6.6.2 Binnenplans afwijken t.b.v. onzelfstandige wooneenheden

Het bevoegd gezag kan omgevingsvergunning verlenen voor het binnenplans afwijken van het bepaalde in 6.5.1 sub b ten behoeve van het maximaal aantal gehuisveste personen in onzelfstandige wooneenheden (kamerverhuur) - in een woning - indien:

  • a. de betreffende woning zodanig is gesitueerd dat bewoning door meer dan 5 personen in onzelfstandige wooneenheden aanvaardbaar is, dit in relatie tot omliggende woningen;
  • b. voldoende is of kan worden voorzien in parkeergelegenheid voor de bewoners van de betreffende woning;
  • c. aannemelijk is dat op geen enkele andere wijze overlast wordt veroorzaakt.
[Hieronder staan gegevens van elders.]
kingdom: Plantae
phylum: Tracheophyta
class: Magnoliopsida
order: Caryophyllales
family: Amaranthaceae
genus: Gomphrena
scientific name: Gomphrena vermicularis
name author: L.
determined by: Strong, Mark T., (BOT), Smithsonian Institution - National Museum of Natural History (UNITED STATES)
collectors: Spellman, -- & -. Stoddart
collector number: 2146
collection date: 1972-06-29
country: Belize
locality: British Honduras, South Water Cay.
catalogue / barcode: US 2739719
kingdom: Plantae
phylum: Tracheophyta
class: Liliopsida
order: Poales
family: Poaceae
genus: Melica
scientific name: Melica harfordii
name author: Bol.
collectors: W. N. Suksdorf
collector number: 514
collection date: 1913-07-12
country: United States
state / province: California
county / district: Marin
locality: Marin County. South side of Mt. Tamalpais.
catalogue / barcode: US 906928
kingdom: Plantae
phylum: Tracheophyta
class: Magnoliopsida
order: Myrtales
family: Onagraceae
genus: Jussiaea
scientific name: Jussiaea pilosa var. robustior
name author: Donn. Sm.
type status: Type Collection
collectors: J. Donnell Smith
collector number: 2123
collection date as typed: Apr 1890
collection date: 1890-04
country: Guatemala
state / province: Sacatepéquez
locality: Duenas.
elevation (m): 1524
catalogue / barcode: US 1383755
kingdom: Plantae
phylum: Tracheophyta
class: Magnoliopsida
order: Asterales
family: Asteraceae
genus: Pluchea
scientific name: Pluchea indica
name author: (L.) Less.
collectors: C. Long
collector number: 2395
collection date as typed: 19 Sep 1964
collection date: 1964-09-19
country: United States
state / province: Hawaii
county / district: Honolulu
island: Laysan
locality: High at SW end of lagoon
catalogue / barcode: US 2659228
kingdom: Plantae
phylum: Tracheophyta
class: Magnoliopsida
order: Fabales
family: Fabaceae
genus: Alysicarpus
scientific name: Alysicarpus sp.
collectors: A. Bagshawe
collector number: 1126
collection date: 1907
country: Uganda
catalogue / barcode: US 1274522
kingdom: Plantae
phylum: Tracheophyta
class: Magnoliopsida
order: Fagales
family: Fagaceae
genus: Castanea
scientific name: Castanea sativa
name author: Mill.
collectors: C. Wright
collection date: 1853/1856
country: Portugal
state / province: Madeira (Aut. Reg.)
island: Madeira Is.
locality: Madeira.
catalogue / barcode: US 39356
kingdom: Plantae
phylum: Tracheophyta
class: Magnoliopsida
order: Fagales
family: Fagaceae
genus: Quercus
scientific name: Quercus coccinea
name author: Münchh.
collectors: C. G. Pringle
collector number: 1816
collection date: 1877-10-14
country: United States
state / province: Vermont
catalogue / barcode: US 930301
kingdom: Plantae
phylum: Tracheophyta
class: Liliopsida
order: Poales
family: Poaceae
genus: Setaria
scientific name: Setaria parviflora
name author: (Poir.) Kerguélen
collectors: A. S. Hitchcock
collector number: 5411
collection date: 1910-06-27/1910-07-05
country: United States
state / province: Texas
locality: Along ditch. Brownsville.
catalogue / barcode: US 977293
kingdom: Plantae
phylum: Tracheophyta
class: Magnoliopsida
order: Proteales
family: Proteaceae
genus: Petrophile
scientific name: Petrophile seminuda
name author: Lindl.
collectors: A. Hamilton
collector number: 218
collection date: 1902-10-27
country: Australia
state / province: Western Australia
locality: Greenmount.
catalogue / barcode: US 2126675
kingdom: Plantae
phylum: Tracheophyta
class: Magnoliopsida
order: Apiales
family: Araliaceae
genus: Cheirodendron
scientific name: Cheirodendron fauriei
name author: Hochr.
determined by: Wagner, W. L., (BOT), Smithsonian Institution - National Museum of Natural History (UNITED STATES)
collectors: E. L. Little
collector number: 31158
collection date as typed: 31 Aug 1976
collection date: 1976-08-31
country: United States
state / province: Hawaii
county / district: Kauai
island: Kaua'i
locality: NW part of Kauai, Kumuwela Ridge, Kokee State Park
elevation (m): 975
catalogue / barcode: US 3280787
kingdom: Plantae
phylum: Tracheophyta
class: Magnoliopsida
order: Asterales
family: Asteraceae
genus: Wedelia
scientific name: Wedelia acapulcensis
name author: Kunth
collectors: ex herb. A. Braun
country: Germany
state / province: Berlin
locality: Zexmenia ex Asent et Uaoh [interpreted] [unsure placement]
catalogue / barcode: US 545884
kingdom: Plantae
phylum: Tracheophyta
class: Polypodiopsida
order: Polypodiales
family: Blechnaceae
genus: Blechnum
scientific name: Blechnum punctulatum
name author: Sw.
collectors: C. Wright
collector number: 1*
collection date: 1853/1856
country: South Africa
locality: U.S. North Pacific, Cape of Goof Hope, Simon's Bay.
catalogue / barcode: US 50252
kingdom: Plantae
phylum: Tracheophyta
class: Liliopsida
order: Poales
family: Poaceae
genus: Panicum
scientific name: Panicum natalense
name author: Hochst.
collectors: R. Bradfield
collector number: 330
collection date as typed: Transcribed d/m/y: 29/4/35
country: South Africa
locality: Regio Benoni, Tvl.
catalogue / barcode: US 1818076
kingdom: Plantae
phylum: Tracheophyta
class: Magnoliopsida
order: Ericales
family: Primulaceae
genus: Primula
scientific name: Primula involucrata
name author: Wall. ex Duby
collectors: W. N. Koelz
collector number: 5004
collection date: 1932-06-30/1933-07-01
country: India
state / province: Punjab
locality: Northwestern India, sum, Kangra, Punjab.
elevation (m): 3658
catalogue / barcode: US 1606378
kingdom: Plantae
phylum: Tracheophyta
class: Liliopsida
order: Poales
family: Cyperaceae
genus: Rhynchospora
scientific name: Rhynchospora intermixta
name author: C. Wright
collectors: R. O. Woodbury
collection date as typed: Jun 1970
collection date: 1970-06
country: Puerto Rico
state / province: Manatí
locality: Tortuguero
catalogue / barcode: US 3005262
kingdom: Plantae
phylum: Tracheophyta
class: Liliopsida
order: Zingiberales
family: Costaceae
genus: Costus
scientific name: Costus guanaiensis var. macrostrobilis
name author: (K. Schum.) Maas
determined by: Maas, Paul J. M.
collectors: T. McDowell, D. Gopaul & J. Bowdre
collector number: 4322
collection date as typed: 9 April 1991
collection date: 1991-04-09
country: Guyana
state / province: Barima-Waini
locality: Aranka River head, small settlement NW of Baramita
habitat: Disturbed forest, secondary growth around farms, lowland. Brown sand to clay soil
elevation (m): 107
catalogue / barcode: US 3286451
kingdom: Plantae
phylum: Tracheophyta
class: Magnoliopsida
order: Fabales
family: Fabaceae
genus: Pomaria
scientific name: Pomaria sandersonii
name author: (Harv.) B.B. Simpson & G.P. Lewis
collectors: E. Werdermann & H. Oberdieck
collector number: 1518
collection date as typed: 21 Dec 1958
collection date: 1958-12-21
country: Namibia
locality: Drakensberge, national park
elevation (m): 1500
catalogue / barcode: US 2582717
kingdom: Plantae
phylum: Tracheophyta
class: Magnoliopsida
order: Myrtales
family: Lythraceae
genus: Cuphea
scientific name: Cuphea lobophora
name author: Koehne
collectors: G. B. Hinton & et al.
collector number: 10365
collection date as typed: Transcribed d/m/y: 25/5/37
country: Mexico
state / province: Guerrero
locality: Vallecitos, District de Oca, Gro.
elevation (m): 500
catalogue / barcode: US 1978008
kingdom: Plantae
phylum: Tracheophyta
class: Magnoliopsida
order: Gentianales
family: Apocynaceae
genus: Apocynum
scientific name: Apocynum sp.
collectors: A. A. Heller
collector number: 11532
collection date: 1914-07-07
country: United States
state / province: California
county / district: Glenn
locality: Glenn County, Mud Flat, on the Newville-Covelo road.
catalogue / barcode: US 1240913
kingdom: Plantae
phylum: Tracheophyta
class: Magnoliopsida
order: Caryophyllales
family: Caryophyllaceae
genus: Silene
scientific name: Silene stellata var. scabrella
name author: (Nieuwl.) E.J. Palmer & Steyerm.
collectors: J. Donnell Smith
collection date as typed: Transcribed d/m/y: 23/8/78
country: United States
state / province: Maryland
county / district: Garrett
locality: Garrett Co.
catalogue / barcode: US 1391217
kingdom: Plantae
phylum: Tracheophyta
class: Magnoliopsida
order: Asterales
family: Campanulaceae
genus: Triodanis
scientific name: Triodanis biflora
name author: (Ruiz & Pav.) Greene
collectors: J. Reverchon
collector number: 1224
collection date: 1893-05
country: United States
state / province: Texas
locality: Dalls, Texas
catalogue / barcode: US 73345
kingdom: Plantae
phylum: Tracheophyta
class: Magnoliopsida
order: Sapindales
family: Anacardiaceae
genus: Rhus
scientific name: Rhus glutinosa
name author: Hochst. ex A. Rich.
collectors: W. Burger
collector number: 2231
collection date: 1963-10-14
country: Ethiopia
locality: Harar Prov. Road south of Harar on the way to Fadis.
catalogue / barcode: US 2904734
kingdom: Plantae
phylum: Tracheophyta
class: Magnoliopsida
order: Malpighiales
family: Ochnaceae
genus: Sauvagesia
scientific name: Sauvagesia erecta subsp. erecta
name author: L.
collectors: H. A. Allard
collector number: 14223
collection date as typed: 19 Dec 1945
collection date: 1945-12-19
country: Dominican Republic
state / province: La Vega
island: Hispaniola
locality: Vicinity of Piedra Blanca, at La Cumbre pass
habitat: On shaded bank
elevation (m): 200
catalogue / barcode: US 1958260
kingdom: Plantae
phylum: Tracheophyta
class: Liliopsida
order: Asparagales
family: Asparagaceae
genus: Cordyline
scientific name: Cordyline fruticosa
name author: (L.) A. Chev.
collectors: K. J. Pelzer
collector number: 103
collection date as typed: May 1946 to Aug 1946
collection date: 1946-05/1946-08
6.6.3 Binnenplans afwijken t.b.v. het verwijderen van de aanduiding (sth) studentenhuisvesting

Het bevoegd gezag kan omgevingsvergunning verlenen voor het binnenplans afwijken van het bepaalde in 6.1.2 sub a ten behoeve van verwijderen van de aanduiding (sth) studentenhuisvesting - indien:

  • a. voldoende is of kan worden voorzien in parkeergelegenheid voor de bewoners van de betreffende woning overeenkomstig het bepaalde in artikel 9.8;
  • b. aannemelijk is dat op geen enkele andere wijze overlast wordt veroorzaakt.